Women try to board plane with luggage filled with over 100 snakes and armadillos

Two women have been arrested in Thailand after attempting to smuggle in more than 100 live animals - including snakes, armadillos and porcupines - inside their luggage.

Nithya Raja, 38, and Zakia Sulthana Ebrahim, 24, were caught red-handed at Bangkok’s international airport on June 27, after checking into their flight.

Upon going through security, X-ray scans of their bags revealed the women stuffed two armadillos, two porcupines, 20 snakes, 35 turtles and 50 chameleons between them - totalling to 109 creatures.

Horrifyingly, the animals were found to be suffering from dehydration, and the two iguanas had perished before they were able to be rescued.

Both armadillos were found dehydrated but alive after being removed from one of the suitcases.

A haul of this size, Sathon Konggoen, the chief of Suvarnabhumi airport’s wildlife inspection office, said is unusual at an international airport.

He said: “Animal trafficking is usually detected at the Thai-Myanmar borders and domestic airports to a certain extent.”

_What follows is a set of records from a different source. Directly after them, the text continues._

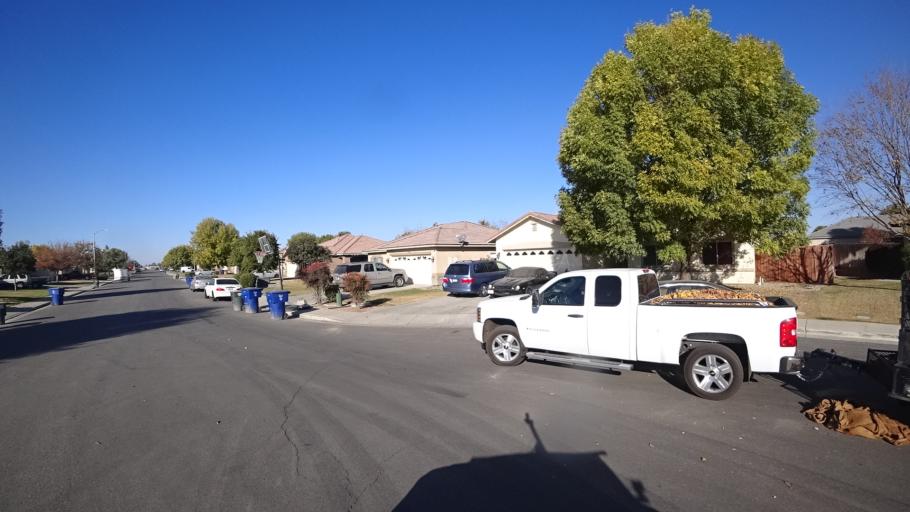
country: US
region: California
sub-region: Kern County
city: Greenfield
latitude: 35.2692
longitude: -119.0397
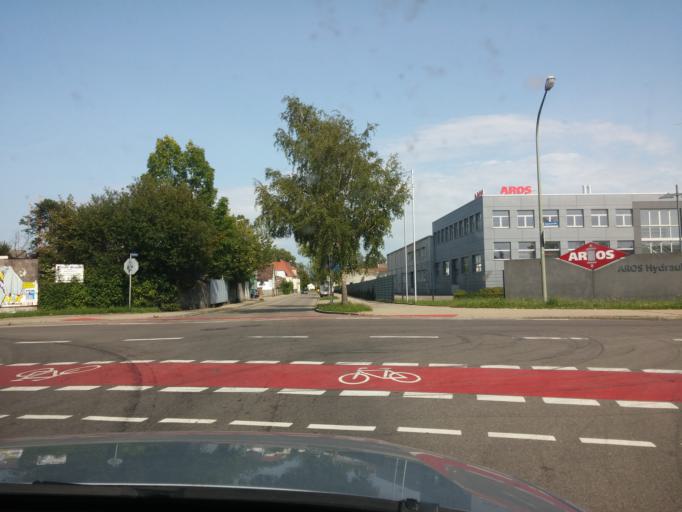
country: DE
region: Bavaria
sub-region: Swabia
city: Memmingen
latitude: 47.9732
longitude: 10.1893
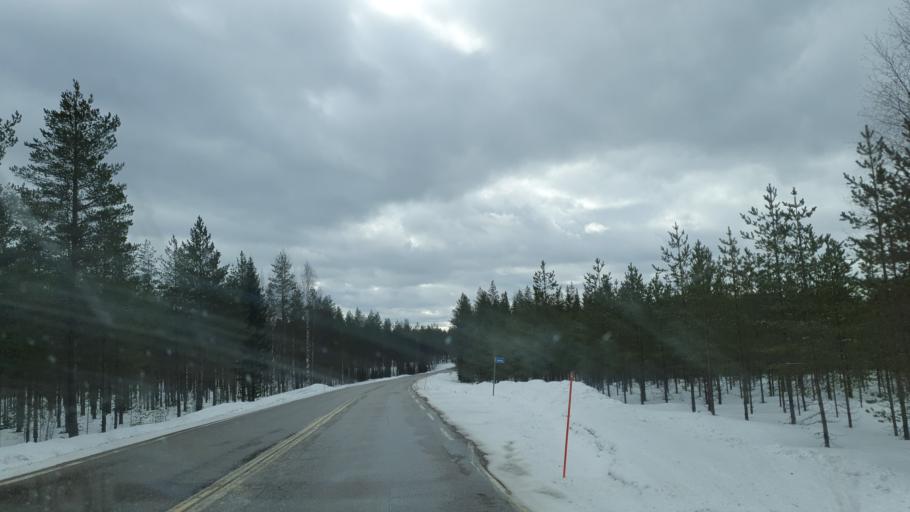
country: FI
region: Kainuu
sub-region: Kehys-Kainuu
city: Puolanka
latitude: 65.0528
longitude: 27.7166
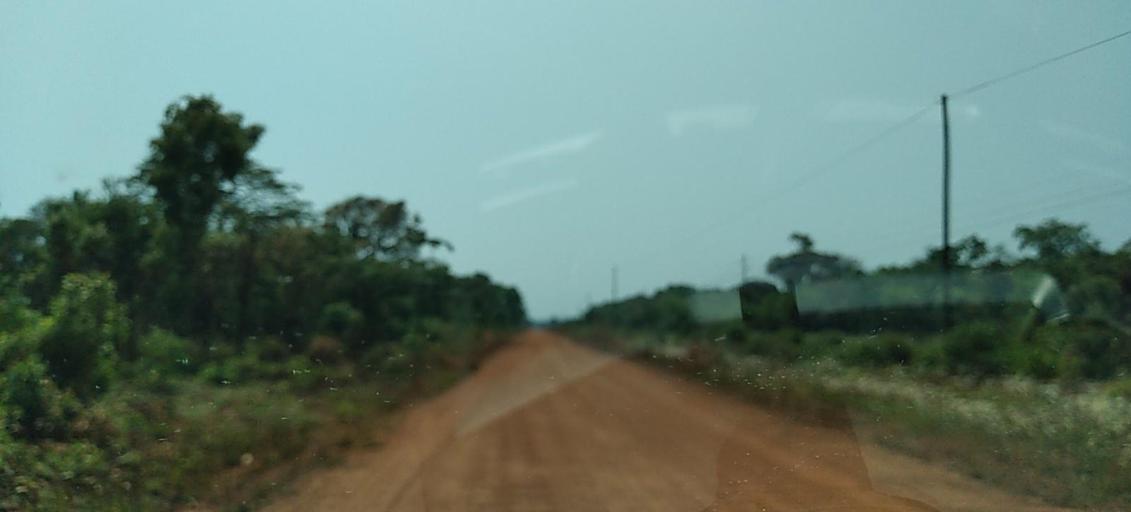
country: ZM
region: North-Western
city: Kansanshi
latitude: -11.9943
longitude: 26.6462
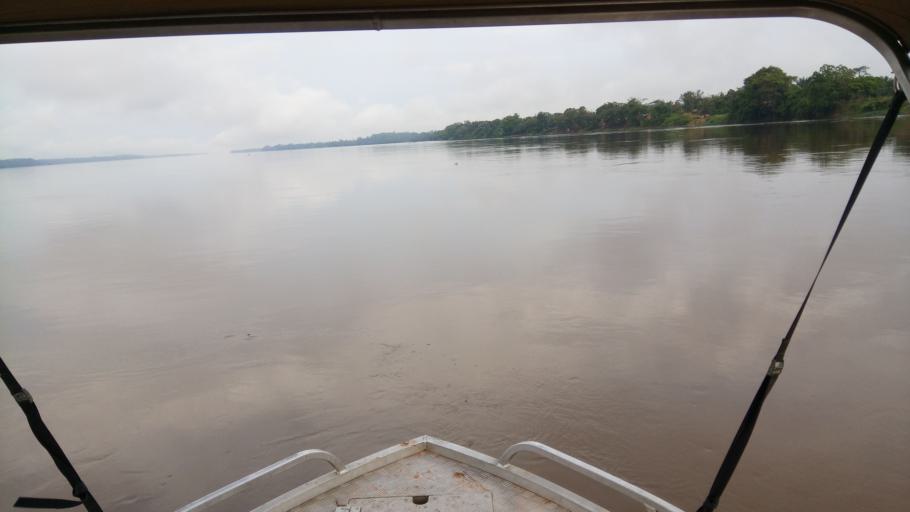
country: CD
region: Eastern Province
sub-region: Sous-Region de la Tshopo
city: Yangambi
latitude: 0.6085
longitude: 24.7242
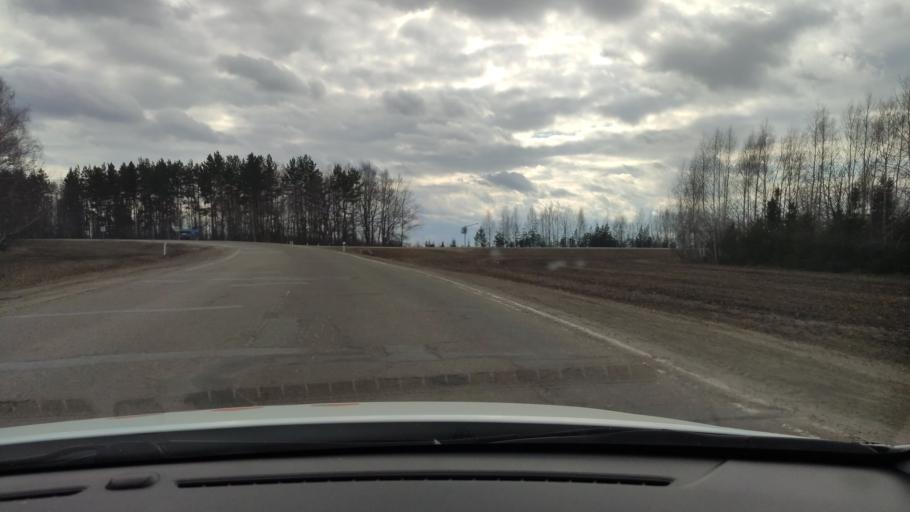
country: RU
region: Tatarstan
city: Vysokaya Gora
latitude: 56.1050
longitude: 49.1790
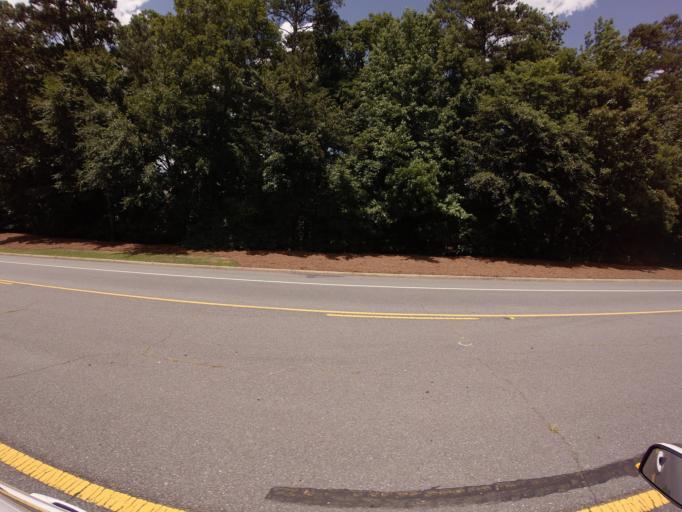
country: US
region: Georgia
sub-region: Fulton County
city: Johns Creek
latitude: 34.0085
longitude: -84.2156
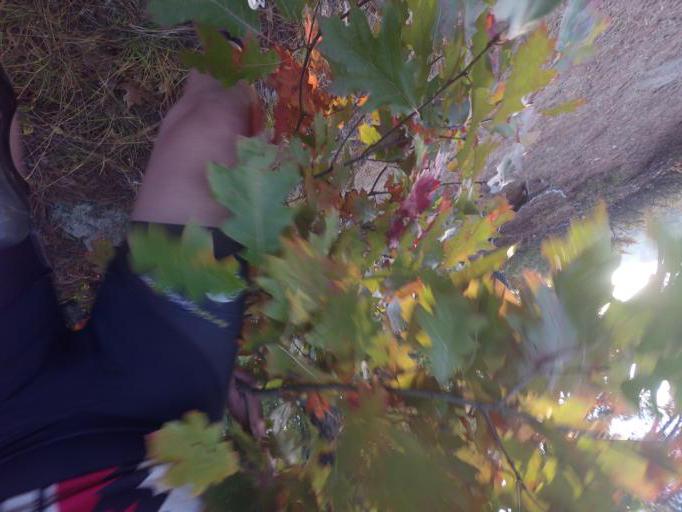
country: CA
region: Ontario
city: Deep River
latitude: 45.8854
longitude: -77.6354
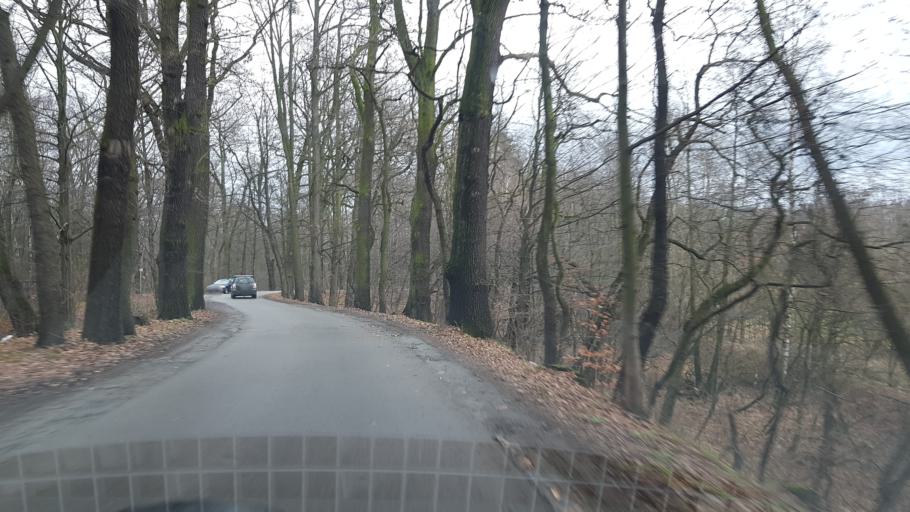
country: PL
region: Silesian Voivodeship
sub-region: Powiat pszczynski
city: Radostowice
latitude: 49.9748
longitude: 18.9035
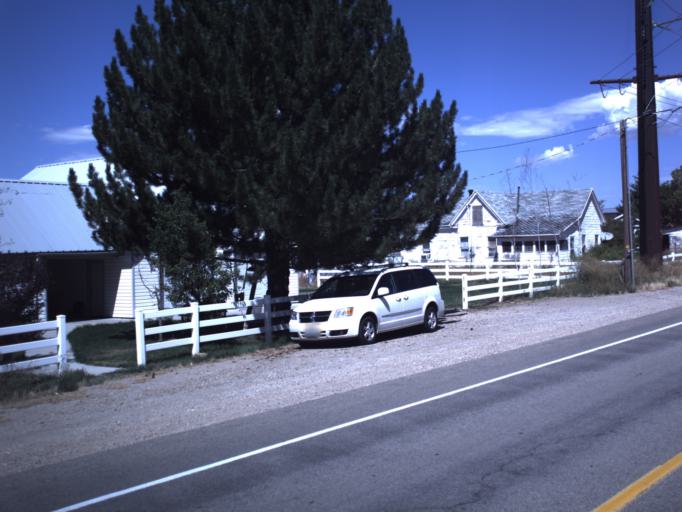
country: US
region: Utah
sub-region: Summit County
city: Kamas
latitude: 40.6682
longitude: -111.2808
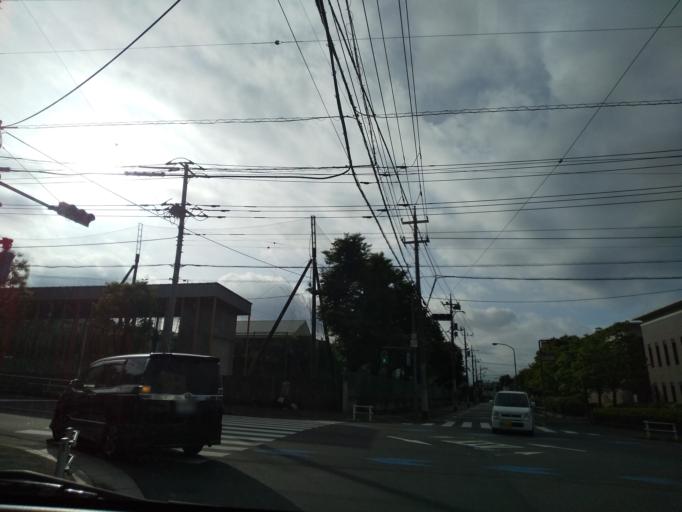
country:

Konggoen estimated that the market value of the seized animals is at 200,000 baht (£3,700).

“This kind of case has happened many times because the animals have expensive price tags in India,” he said.

The two women may now face up to 10 years in prison for the crime, after being charged under the wildlife preservation act, and customs and public health laws.

They were also found to have breached the Animal Disease Act of 2015 and the Customs Act of 2017.

It remains unclear what the women were planning to do with the animals.

Thailand is a centre of trade in restricted and endangered species - which are in demand across Asia both as exotic pets and, for some creatures, as ingredients in traditional medicine.

Meanwhile three years ago a passenger from Bangkok was arrested on arrival in Chennai after a leopard cub was found in his luggage.

And in May this year, authorities at the Chennai International Airport recovered an albino porcupine and a monkey from someone else's baggage.

A report this year by the wildlife campaign group Traffic revealed that 70,000 native and exotic wild animals were recovered in 140 seizures at Indian airports in the decade up to 2020.

They included tiger skins, elephant tusks, shark fins, sea cucumbers, 55kg of the scales of the endangered pangolin and 49kg of Indian peafowl feathers.

Reptiles fall under the most commonly smuggled category, amounting to 46 per cent of creatures recovered - with 36 per cent of seizures being at Chennai airport.

“Most of the illegal wildlife trade goes unchecked and unreported,” Traffic warned.

“Wildlife and forest crime is a serious and growing problem. . . It comprises the fourth-largest illegal trade worldwide after arms, drugs and human trafficking, and frequently links with other forms of serious crime such as fraud, money laundering and corruption.”